Faut-il encore croire à une filière solaire rhônalpine ?
Deux opérateurs importants dans les panneaux photovoltaïques -Tenesol à Saint-Genis-Laval et Photowatt à Bourgoin-l’Institut National de l’Energie Solaire (Ines) installé à Chambéry, un pôle de compétitivité dédié (Tennerdis) : sur le papier, Rhône-Alpes a tout pour être bénie des dieux solaires.
Pourtant, les récentes difficultés rencontrées par Photowatt portent une ombre sur ce bel ensemble. La maison-mère canadienne de Photowatt (ATS) a même dépêché un nouveau directeur, Patrice M. Pelletier, pour tenter de remettre l’entreprise sur pied. Celle-ci a subi des mesures de chômage technique au printemps dernier, tandis que les usines ont été fermées trois semaines cet été. Une première pour une société jusqu’alors citée en exemple et qui avait des projets d’extension très importants. Des propres aveux de Patrice M. Pelletier, « les résultats financiers de Photowatt au cours du premier trimestre 2009 (d’avril à juin) ont été désastreux, avec des pertes importantes. »
Le nouveau directeur de la société de Bourgoin-Jallieu (Isère) est alarmiste : « cette conjoncture fragilise et peut même à moyen terme, mettre en danger la base de la filière photovoltaïque française. » Rien de moins ! La raison ? La Chine s’est lancée à corps perdu dans la filière solaire, avec à la clef une surcapacité de production et une chute importante des prix. Les Chinois produisaient il y a cinq ans l’équivalent de Photowatt. Ils sortent désormais cinquante fois plus de leurs unités de production ! Résultat : les prix du solaire ont été divisés par deux, déstabilisant le marché.

☆ ☆ ☆ ☆

▸ **Tâches à réaliser**:
(a) Recopiez fidèlement le passage de l'extrait sur la filière solaire rhônalpine compris entre « Deux opérateurs importants » et « des dieux solaires. », bornes incluses.
(b) Répondez brièvement à ces questions sur l'extrait consacré à la filière solaire rhônalpine :
(i) Quel nouveau directeur la maison-mère canadienne de Photowatt a-t-elle dépêché ?
(ii) Pendant combien de semaines les usines ont-elles été fermées cet été ?
(iii) Par combien les prix du solaire ont-ils été divisés ?
Les lignes fournies ne sont d'aucune utilité pour cet exercice.

▸ **Données fournies**:

☆ ☆ ☆ ☆

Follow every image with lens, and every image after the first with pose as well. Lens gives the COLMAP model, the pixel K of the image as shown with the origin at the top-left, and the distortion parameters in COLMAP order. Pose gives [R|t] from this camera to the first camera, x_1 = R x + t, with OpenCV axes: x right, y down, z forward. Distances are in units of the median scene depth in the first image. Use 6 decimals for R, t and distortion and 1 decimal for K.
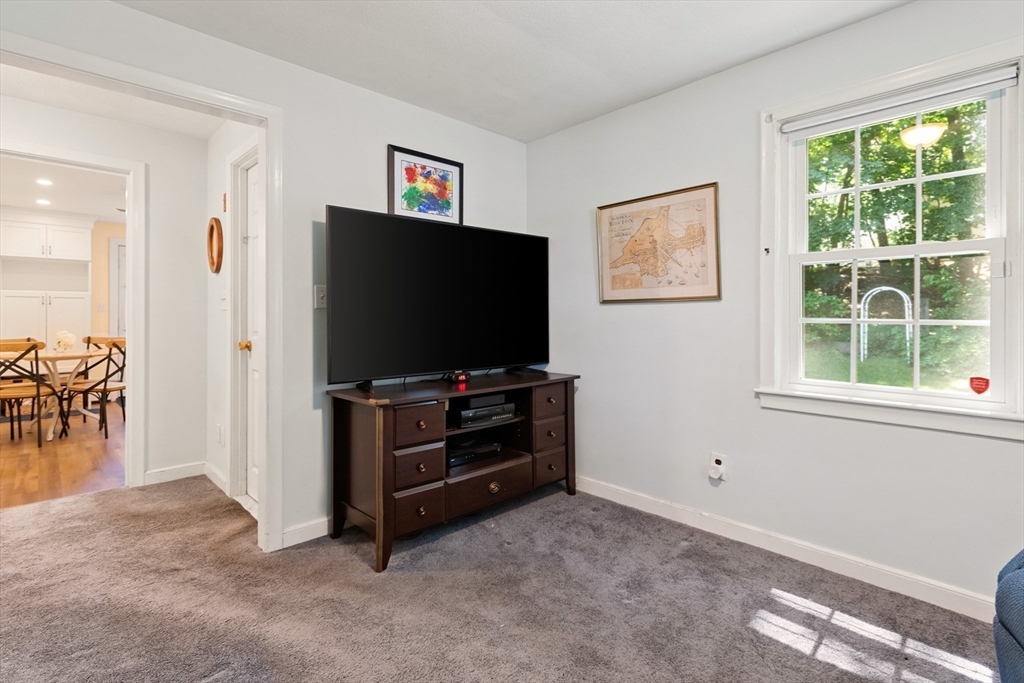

☆ ☆ ☆ ☆

▸ **Corrigé des exercices**:
(a)
Deux opérateurs importants dans les panneaux photovoltaïques -Tenesol à Saint-Genis-Laval et Photowatt à Bourgoin-l’Institut National de l’Energie Solaire (Ines) installé à Chambéry, un pôle de compétitivité dédié (Tennerdis) : sur le papier, Rhône-Alpes a tout pour être bénie des dieux solaires.

(b)
(i) Patrice M. Pelletier.
(ii) Trois semaines.
(iii) Par deux.